- Excerpted text -

==========

In the version of the XmlRpc library I'm using (1.2-b1), the exception
you're getting is actually being thrown by the WebServer.run() method.
It looks like WebServer.start() is spawning a new thread to invoke
WebServer.run().
Therefore, you'd probably be best to override WebServer.run().
Something like:
class MyWebServer extends WebServer {
public void run() {
try {
super.run();
} catch (Exception e) {
System.exit(<n>);
}
}
}
Another possible idea would be to open up a "normal" socket on your port
and catch any errors you get. Then, you'd close it and start your
server on the same port.
The specific error you're getting, as I'm sure you know, is because
you've already got a socket open / server listening on the specified
port. Trying to open a listener on that port should give you the same
error back, but in a more predictable way (since it would be on the same
thread).
Your startup shell script could/should also be looking for running
versions of your server and fail if it already sees a version running.
This would be a pretty smart thing to do regardless of what exceptions
you're trying to catch.
Markus Fischer wrote:
Hi,
Adam Taft wrote:
Markus Fischer wrote:
I'm not very confident with Java so I wasn't able to figure out how I
can signal the shell that an error occurred in this special case.
Catch the error and then do:
System.exit(n);
where n is the error number you want to return to the shell.
I tried being that clever, but it seems that I was trying to catch the
Exception in the wrong place. My code looks like this:
WebServer webserver = new WebServer (port);
webserver.addHandler(handler, object);
webserver.start ();
When the BindException is thrown he's in start() method, putting the
exception block around it doesn't catch it.
I *think* if it would have been thrown there I would have gotten the
right return value on the shell but it isn't.
thanks,
- Markus

==========

- Records supplied -
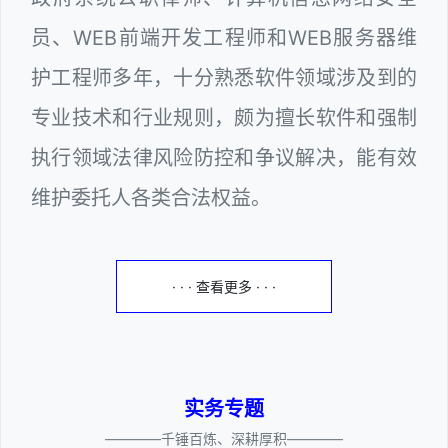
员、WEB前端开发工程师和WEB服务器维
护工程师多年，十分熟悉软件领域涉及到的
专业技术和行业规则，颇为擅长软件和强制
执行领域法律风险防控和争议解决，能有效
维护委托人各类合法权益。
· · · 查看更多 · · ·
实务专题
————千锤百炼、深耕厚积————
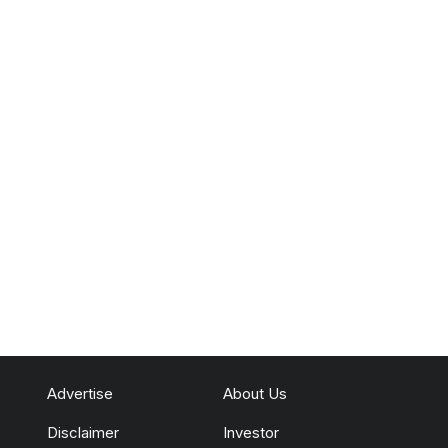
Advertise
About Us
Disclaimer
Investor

==========

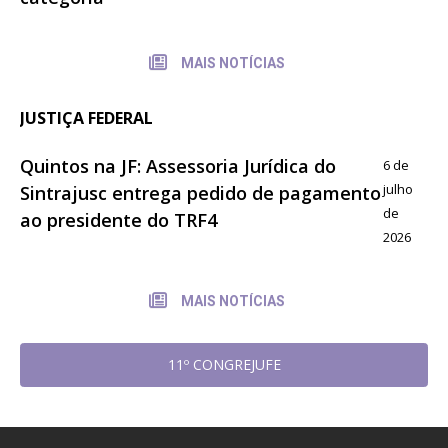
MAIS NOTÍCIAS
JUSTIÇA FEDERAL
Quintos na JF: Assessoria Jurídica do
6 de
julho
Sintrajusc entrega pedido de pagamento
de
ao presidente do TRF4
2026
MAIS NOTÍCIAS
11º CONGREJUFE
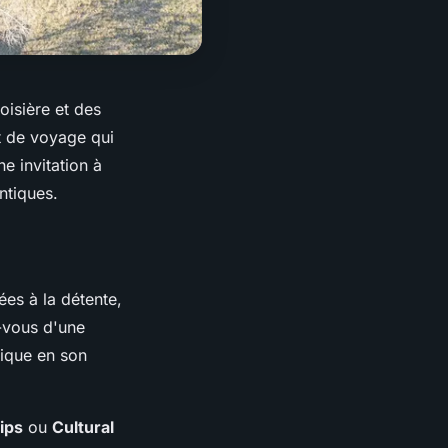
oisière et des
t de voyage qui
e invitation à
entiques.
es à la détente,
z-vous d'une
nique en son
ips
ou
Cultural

==========

- Required actions -
A – In the XmlRpc thread, which method is actually throwing the exception in library version 1.2-b1?
B – Rewrite the passage of the XmlRpc thread starting with "I tried being" and going on through "but it isn't.", substituting "command line" for "shell".

- Numbered answers -
A – WebServer.run()

B –
I tried being that clever, but it seems that I was trying to catch the
Exception in the wrong place. My code looks like this:
WebServer webserver = new WebServer (port);
webserver.addHandler(handler, object);
webserver.start ();
When the BindException is thrown he's in start() method, putting the
exception block around it doesn't catch it.
I *think* if it would have been thrown there I would have gotten the
right return value on the command line but it isn't.